SUPPLIED TEXT:
We repeat the process a few more times.

for k in range(6):
    q = poly1d(polyfit(y[-3:], x[-3:], 2))
    x = hstack([x, q(0)])
    y = hstack([y, f(x[-1])])
print(f"final residual is {y[-1]:.2e}")

Here is the sequence of errors.

from scipy.optimize import root_scalar
r = root_scalar(f, bracket=[0.9, 1]).root
err = x - r
print(err)

The error seems to be superlinear, but subquadratic:

logerr = log(abs(err))
for i in range(len(err) - 1):
    print(logerr[i+1] / logerr[i])

Section 4.5¶

Convergence of Newton’s method for systems

A system of nonlinear equations is defined by its residual and Jacobian.

def func(x):
    return array([
        exp(x[1] - x[0]) - 2, 
        x[0] * x[1] + x[2], 
        x[1] * x[2] + x[0]**2 - x[1]
    ])

def jac(x):
    return array([
            [-exp(x[1] - x[0]), exp(x[1] - x[0]), 0],
            [x[1], x[0], 1],
            [2 * x[0], x[2] - 1, x[1]],
    ])

Our initial guess at a root is the origin.

x1 = zeros(3)

WHAT NEEDS TO BE DONE: Reproduce part of the root-finding excerpt word for word: begin at the words that include "for i in range(len(err)" and stop after "residual and Jacobian.". This listing was taken from a separate source.

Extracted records
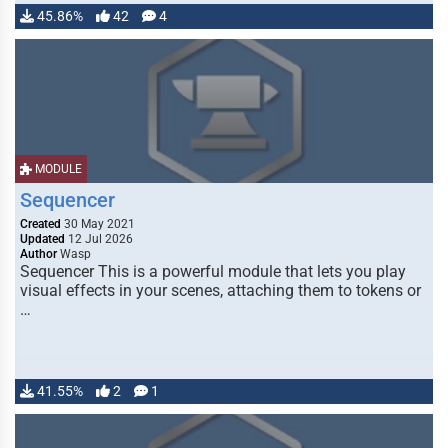
45.86%
42
4
MODULE
Sequencer
Created
30 May 2021
Updated
12 Jul 2026
Author
Wasp
Sequencer This is a powerful module that lets you play
visual effects in your scenes, attaching them to tokens or
…
41.55%
2
1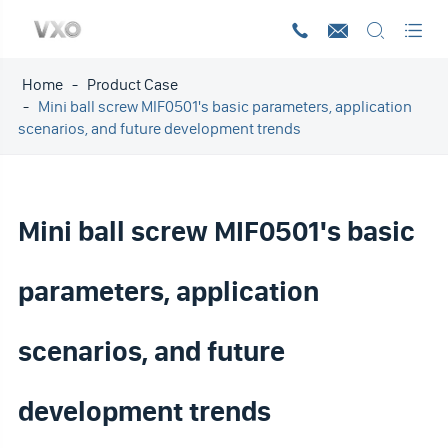




Home
Product Case
Mini ball screw MIF0501's basic parameters, application
scenarios, and future development trends
Mini ball screw MIF0501's basic
parameters, application
scenarios, and future
development trends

SOLUTION:
for i in range(len(err) - 1):
    print(logerr[i+1] / logerr[i])

Section 4.5¶

Convergence of Newton’s method for systems

A system of nonlinear equations is defined by its residual and Jacobian.